TEXT SHOWN START

In this case, it is indeed important that p is prime, since we cannot conclude otherwise that, since (x-a) and g(x) are integers, then if their product is divisible by p, then at least one must be.
34:20 So is f(92) the only solution to when f is congruent to 0 mod 125? I thought there were supposed to be two because f is quadratic? Is it like the other solution is imaginary or something?
Isn’t Langrange’s Theorem basically a lemma from the Fundamental Theorem of Algebra? Since every n-degree polynomial has n roots, in (mod p) the polynomial has at most n roots because not all of the roots may be integer.
Unfortunately this argument doesn't work because you can have more solutions in mod _k_ than not in mod _k_ . For example consider f(x) = x^2 - 1; over *Z* (or, if you like, over *C* ) it has two solutions: x = 1 and x = -1, but in mod 8 it has four solutions: x ≡ 1, x ≡ -1 ≡ 7, x ≡ 3, and x ≡ -3 ≡ 5. Lagrange's theorem is a corollary of a more general result though, namely that any polynomial of degree _n_ over a "field" has at most _n_ solutions - Lagrange's theorem is just the case where the field is *Z* /p *Z* , and the hypothesis that the leading coefficient is not divisible by _p_ ensures that the degree of _f_ over *Z* /p *Z* is the same as its degree over *Z*
Over any ring (you know a set where operations are defined so you can talk about addition/subtraction/multiplication seamlessly), it is defined as n a_n x^{n-1} + ... + a_1, where f=a_nxⁿ+···+a_0. (ie. defined to be 0 for n nx^{n-1}.)
@@nnaammuuss Age is not relevant here, and although I'm almost certainly older than you, I'm not going to patronise you. I'm merely going to observe that when somebody asks a question in good faith - and we should assume good faith, unless shown otherwise - the best reply is an answer, not another question. The answer to @Cletus Humphrey is simply "Yes, that's correct", and if you feel further elaboration is required, perhaps a pointer to a discussion of reduced residue systems, that I'm sure you're quite able to find. That way, nobody will feel belittled, and you will have the satisfaction of having helped someone who needed an answer.
@@RexxSchneider goodness and faith are subhuman excuses for cheap dishonesty-just what fills the churches with pedophiles with inept god talk. Same goes for your phrase ‘I'm not going to patronise you’, and going ahead with a foolish idea that it was very cleverly put. Unfortunately you are nowhere near the qualification to _‘patronise’_ any educated person, and foolish enough not to understand that, none of the above talk was about age, that you'd be given no license based on that even if you ‘cleverly’ allude to it, that you have no idea what my age is and quickly jumping to arbitrary conclusions about it is not going to paralyze anybody's intellect in a math forum, that the question was asked _because,_ the original question was so misplaced given the discussion in the video that clarifying the confusion would only require repeating what has already been said, that _‘inferring’_ therefore anybody needs tutorials on primary school modular arithmetic would only prove you incapable inference-the main trait separating human beings from monkeys, and that it is not that educated fellows don't _‘‘understand’_ your foolish culture, but when they defy it it's because they'll _not_ care about the silly dishonesties handed over by your grandfather. So keep your peasant talk in your pocket-I would have been kinder to your type if you were merely foolish, but the tears of too many children harden my pity-it is out of the question encouraging you and your type.

TEXT SHOWN END
STUDY MATERIAL START

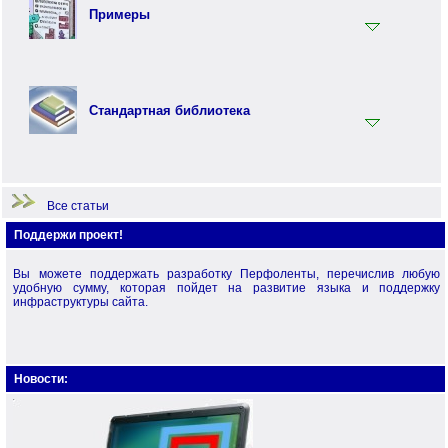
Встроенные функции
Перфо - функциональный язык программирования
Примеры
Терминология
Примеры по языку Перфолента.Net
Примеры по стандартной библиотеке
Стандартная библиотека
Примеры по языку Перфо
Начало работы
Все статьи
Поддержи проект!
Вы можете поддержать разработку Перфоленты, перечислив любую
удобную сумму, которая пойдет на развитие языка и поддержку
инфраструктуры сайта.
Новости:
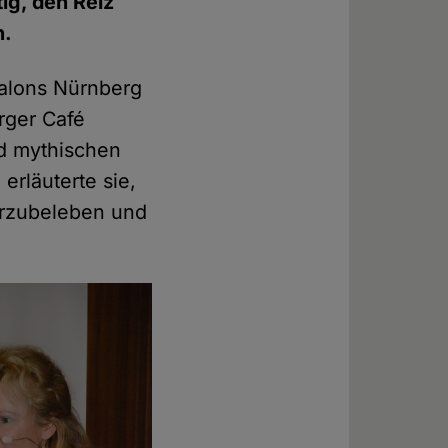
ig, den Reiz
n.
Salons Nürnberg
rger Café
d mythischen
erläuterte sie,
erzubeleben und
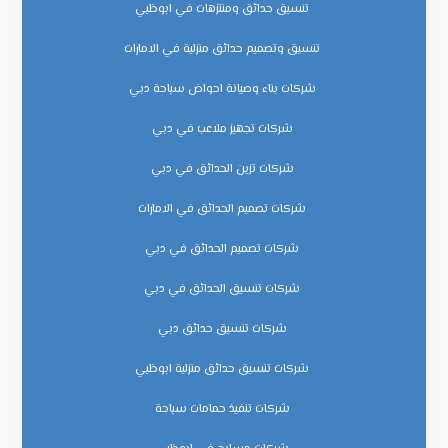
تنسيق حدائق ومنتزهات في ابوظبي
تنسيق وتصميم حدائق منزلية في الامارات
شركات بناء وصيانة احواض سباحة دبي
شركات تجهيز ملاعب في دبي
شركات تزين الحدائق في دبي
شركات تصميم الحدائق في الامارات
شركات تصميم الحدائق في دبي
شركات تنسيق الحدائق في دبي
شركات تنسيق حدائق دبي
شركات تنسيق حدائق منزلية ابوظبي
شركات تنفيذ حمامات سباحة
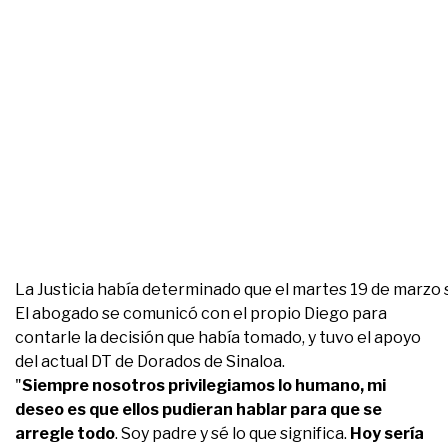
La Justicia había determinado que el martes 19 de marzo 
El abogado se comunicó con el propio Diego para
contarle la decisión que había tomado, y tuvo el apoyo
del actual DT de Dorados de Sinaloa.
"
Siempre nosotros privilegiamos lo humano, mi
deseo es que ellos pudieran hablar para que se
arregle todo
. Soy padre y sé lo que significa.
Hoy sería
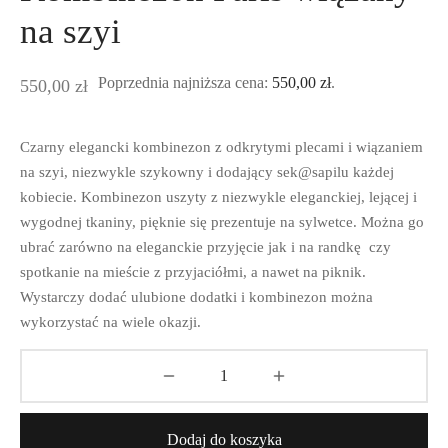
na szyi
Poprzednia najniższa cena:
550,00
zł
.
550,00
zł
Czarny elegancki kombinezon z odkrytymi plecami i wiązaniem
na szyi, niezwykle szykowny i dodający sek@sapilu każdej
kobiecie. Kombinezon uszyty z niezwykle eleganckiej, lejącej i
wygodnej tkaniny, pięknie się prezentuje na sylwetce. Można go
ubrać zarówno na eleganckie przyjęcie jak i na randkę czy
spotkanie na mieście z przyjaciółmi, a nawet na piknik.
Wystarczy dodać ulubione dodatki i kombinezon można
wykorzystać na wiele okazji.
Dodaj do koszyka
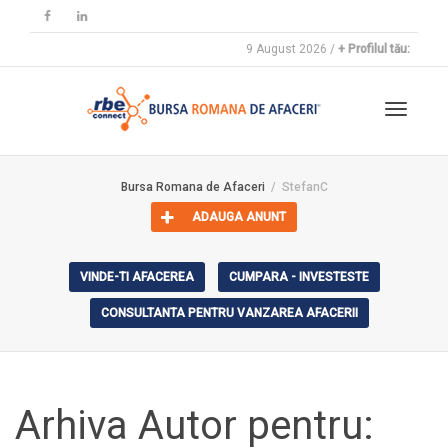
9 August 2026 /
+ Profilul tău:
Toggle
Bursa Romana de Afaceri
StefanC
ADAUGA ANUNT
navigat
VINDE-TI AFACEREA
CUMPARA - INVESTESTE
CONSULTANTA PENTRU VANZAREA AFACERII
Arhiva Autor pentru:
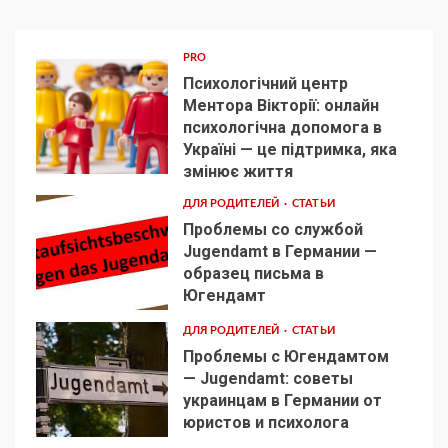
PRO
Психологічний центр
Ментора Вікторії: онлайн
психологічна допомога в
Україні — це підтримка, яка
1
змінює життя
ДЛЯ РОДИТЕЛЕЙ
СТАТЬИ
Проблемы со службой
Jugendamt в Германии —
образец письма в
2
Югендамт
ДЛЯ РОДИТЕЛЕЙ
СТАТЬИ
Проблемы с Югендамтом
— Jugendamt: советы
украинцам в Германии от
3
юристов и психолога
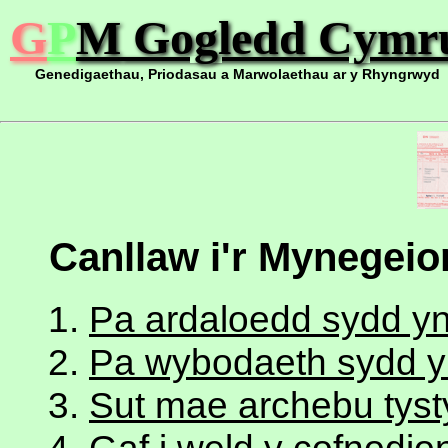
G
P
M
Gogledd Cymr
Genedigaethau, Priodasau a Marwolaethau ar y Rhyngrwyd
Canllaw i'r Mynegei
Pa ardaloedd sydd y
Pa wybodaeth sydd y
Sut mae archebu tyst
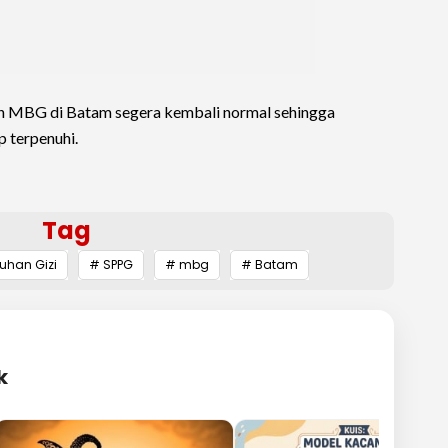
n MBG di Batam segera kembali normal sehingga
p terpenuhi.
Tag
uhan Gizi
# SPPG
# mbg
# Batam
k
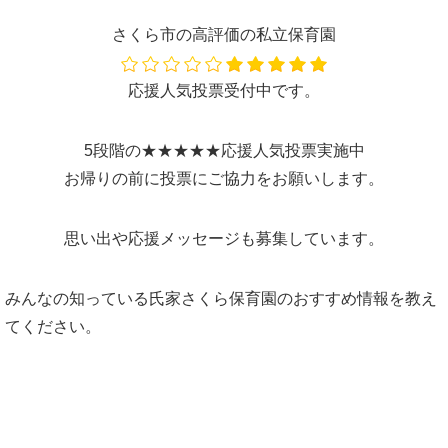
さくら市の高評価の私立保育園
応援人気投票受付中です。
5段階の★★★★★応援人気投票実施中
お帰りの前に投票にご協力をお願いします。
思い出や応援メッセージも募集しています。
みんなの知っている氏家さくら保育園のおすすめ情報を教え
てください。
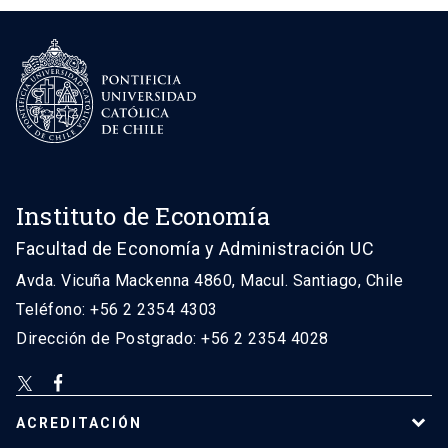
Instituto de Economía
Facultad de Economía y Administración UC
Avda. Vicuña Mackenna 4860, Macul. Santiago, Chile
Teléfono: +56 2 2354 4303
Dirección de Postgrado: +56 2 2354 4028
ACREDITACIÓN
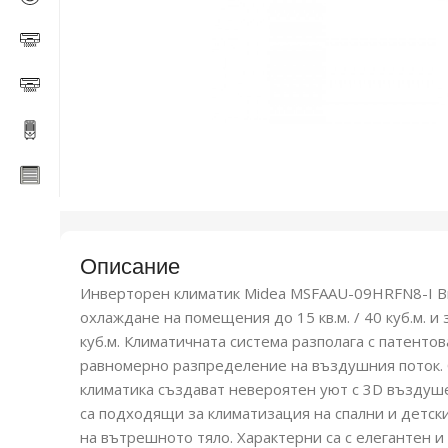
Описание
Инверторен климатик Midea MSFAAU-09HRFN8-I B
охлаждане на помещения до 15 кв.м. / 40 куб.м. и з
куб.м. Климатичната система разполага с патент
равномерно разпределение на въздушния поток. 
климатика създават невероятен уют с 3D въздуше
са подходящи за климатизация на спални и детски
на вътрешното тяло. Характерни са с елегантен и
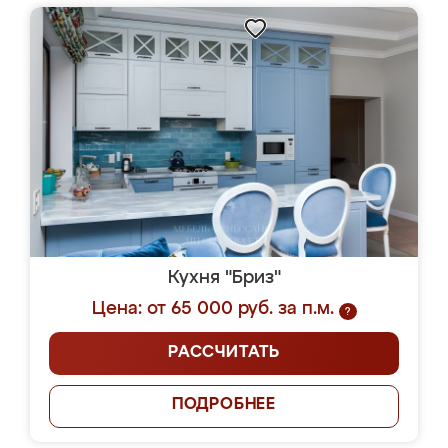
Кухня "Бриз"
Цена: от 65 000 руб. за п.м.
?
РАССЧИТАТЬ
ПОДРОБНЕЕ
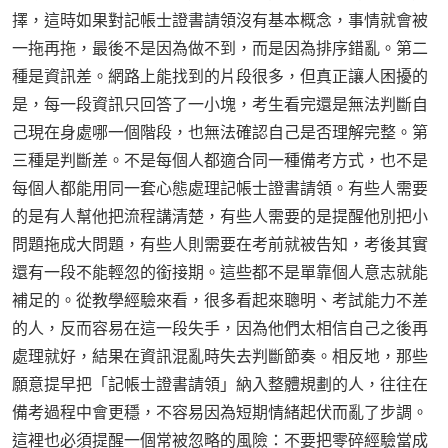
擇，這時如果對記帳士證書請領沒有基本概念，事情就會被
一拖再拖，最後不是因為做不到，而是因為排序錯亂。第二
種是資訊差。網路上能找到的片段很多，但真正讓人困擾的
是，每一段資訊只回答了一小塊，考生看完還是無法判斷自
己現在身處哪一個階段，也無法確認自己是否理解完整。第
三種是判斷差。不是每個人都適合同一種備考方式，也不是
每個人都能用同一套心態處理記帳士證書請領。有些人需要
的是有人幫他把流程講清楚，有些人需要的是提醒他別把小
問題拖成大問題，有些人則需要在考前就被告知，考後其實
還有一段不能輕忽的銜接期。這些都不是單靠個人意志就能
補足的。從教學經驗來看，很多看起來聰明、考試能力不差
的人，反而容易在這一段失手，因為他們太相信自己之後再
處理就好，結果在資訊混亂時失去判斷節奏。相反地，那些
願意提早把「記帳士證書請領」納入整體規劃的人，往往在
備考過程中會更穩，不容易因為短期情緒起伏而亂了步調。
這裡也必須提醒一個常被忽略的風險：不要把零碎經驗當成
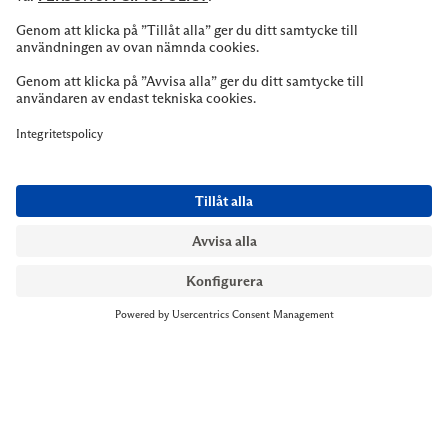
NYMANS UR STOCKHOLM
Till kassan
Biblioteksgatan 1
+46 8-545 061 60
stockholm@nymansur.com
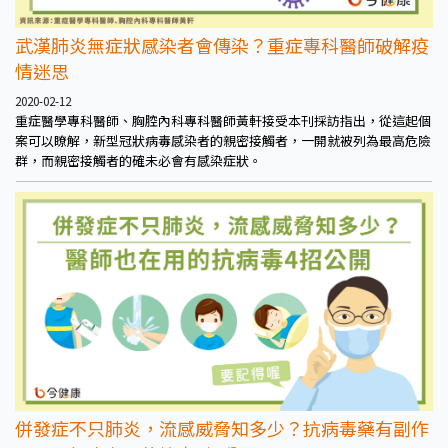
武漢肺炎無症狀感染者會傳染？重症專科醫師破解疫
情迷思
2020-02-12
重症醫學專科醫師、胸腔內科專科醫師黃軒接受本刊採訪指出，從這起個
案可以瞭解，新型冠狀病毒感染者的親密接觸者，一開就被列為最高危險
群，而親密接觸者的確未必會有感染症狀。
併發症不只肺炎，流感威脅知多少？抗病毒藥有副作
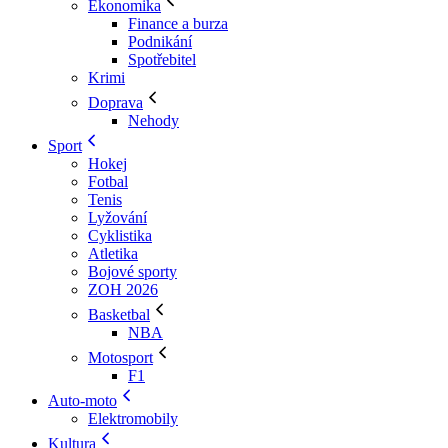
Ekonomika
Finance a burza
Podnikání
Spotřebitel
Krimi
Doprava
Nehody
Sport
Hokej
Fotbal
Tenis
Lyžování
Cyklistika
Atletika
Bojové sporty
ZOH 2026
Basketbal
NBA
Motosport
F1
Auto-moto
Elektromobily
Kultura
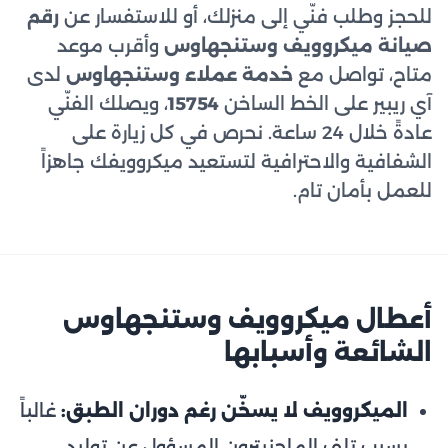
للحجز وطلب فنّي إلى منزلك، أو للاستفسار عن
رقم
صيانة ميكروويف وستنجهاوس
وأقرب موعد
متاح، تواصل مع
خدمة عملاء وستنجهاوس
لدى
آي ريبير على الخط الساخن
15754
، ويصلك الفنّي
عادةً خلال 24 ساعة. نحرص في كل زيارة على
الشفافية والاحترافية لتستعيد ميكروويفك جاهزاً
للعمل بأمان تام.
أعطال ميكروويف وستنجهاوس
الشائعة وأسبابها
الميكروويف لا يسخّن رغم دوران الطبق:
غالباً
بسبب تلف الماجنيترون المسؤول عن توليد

STUDY MATERIAL END

### EXERCISE INSTRUCTIONS
(A) Translate this sentence from the comment thread about Lagrange's theorem into Spanish: "In this case, it is indeed important that p is prime, since we cannot conclude otherwise that, since (x-a) and g(x) are integers, then if their product is divisible by p, then at least one must be."
(B) In the comment thread about Lagrange's theorem, how many solutions does f(x) = x^2 - 1 have in mod 8?
(C) Pick up the comment thread about Lagrange's theorem from where it stops.

### EXERCISE RESPONSES
(A) En este caso, es de hecho importante que p sea primo, ya que de lo contrario no podemos concluir que, dado que (x-a) y g(x) son enteros, si su producto es divisible por p, entonces al menos uno de ellos debe serlo.

(B) Four: x ≡ 1, x ≡ 7, x ≡ 3, and x ≡ 5.

(C)
I thought at first that the last part of the proof of the theorem that x^(p-1)≡-1 (mod p^m) has exactly p-1 roots (once you have found p-1 roots) followed straight from Lagrange's theorem, proved at the start of the video. However, this is actually not the case, since Lagrange's theorem applies mod p, not mod p^m.
I'ts unbelievable the number of Adds I am having while following your videos. almost every 2 mins I get one Add. Almost I watch more than 5 of your vidéos a day. The problem is that to happens while I am focusing enough on the blackboard.
In your proof of the lagrange's theorem, nothing stood out that p as in (mod p) needs to be a prime number in order for the theorem to hold true. While you gave an example how a non prime mod broke the theorem, it still lacks proper explanation.
@Alain Rogez: Yes it is. Some polynomials that are congruent to zero (mod a non-prime) might have a number of distinct solutions that is no more than the degree of f(x), but the number of distinct solutions could be greater than the degree of f(x). We have no simple way of predicting which. Distinct solutions are those not congruent to each other mod p. The result that the number of distinct solutions is no more than the degree of f(x) is only guaranteed when p is prime and at least one of the coefficients of f(x) is not divisible by p.
Since the degree of f(x) is 2, there are at most 2 solutions. To solve the congruence f(x) = x^2 + 15x + 31 ≡ 0 (mod 125), we start by finding the solutions to f(x) ≡ 0 (mod 5), which are x=2 and x=3. We then use a=2 to generate a solution to f(x) ≡ 0 (mod 25). You find t=3, and that gives (2 + 3*5), which is x=17. We then use a=3 to generate a solution to f(x) ≡ 0 (mod 25). You find t=3, and that gives (3 + 3*5), which is x=18. We then use a=17 to generate a solution to f(x) ≡ 0 (mod 125). You find t=3, and that gives (17 + 3*25), which is x=92. We then use a=18 to generate a solution to f(x) ≡ 0 (mod 125). You find t=0, and that gives (18 + 0*5), which is x=18. So the two solutions to x^2 + 15x + 31 ≡ 0 (mod 125) are x=18 and x=92. It should be obvious with only two solutions which is the smaller. I have to admit I have no way of predicting which solution of x^2 + 15x + 31 ≡ 0 (mod 5) will result in the smaller solution to x^2 + 15x + 31 ≡ 0 (mod 125).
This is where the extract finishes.